Theoretical performance using doubles

Hi,

It is exciting to know that NVIDIA GPUs will finally have support for double precision. Since its a new feature, I was wondering what it means for performance of raw compute or memory operations. It would be great if someone could give numbers or explain what to theoretically expect.

I performed a quick experiment to see the effect of using doubles in clearly compute-bound and clearly memory-bound situations. I notice that in the first case, kernel execution time increases to around 7.6 times when all data (both host and device) is changed to doubles. In the memory bound case, the performance drop is a factor of around 3.3. I guess it would be better for real-life kernels.

I’m not sure what to infer from these numbers, could someone please shed some light at what would have been expected, and why? Here are the kernels I used:-

  1. Compute-bound: This kernel performs a series of dependent MADs, reading an input from one array and eventually writing to another.
__global__ void

gpu_cb(float myseed, float *myI, float *myO, unsigned int length)

{

        float x, acc;

        int idx=blockIdx.x*blockDim.x + threadIdx.x;

        x=*(myI+idx);

        acc=x*myseed;

#pragma unroll

        for(int i=0;i<256;i++)

        {

                acc+=(acc*x);

        }

        *(myO+idx)=acc;

}
  1. Memory bound: This kernel performs a series of dependent (coalesced) memory operations. I can see from the ptx and the profiler that the equivalent number of memory operations do occur (compiler does not optimize any out). For this case the speed of the ‘add’ operation after every access might have interfered with performance measurement, especially because accesses are coalesced. What is a better way to design such a micro-benchmark?

● **GIVEN DATA**
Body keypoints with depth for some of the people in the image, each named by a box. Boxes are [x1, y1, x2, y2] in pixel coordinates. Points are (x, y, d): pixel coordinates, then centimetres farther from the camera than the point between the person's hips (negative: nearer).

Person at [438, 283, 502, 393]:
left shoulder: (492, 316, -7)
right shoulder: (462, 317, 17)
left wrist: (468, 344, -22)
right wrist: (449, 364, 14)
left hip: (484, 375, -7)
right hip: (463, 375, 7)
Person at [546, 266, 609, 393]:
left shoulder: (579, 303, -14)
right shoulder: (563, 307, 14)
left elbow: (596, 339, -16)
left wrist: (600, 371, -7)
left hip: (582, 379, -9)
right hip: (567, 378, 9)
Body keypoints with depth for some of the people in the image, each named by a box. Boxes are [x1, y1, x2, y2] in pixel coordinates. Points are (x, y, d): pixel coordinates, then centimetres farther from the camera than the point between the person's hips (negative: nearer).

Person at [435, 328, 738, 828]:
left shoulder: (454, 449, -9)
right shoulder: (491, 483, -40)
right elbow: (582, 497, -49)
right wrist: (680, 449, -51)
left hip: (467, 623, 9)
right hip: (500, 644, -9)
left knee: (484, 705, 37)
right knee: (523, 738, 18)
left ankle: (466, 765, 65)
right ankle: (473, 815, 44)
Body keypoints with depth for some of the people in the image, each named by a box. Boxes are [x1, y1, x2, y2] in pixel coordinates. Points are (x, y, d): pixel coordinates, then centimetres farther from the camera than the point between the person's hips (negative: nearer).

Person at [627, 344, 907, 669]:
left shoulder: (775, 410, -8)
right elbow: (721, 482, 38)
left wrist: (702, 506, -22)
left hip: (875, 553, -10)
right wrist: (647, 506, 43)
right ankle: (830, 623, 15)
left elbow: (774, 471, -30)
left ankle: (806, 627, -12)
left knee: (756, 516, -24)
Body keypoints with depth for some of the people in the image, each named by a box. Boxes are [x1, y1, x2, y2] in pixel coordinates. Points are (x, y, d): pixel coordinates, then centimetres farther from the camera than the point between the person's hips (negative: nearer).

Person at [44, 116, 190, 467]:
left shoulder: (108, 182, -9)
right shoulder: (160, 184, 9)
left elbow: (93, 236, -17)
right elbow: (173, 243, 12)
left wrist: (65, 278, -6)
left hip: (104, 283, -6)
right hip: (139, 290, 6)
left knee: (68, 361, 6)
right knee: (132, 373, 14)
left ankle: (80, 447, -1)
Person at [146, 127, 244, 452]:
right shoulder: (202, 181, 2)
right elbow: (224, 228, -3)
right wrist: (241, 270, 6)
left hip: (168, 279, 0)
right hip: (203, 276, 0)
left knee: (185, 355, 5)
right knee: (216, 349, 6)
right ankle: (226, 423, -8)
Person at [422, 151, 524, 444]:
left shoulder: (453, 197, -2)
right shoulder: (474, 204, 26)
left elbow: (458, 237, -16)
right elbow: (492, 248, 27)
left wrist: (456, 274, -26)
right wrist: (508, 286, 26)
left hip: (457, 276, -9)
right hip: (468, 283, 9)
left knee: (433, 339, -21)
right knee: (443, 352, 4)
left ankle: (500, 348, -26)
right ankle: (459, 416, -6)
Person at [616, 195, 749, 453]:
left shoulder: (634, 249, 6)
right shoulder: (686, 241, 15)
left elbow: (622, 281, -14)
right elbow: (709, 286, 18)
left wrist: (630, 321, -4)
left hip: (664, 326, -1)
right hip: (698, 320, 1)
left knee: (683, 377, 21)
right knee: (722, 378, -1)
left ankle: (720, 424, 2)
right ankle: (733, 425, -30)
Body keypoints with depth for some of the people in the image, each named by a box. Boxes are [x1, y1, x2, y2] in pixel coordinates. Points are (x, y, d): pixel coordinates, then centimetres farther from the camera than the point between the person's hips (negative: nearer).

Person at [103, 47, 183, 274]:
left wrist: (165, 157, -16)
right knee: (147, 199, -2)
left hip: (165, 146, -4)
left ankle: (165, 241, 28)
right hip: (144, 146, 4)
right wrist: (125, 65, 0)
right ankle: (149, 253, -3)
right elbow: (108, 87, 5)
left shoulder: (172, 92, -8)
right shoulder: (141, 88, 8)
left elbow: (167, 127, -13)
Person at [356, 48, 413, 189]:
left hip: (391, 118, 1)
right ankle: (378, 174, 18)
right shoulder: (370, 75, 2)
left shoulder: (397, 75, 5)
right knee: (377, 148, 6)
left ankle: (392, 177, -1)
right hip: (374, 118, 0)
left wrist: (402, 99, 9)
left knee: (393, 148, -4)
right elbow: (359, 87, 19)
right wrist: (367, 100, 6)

● **COMPLETE THE FOLLOWING**
1) Translate this sentence from the double-precision thread into Spanish: "In the memory bound case, the performance drop is a factor of around 3.3."
2) Retype the double-precision thread from "I’m not sure" up to and including "writing to another.".
3) Name every parameter of the gpu_cb function in the double-precision thread.
The records play no part in this work.

● **SOLVED PROBLEMS**
1) En el caso limitado por memoria, la caída de rendimiento es de un factor de alrededor de 3,3.

2)
I’m not sure what to infer from these numbers, could someone please shed some light at what would have been expected, and why? Here are the kernels I used:-

  1. Compute-bound: This kernel performs a series of dependent MADs, reading an input from one array and eventually writing to another.

3) myseed, myI, myO, length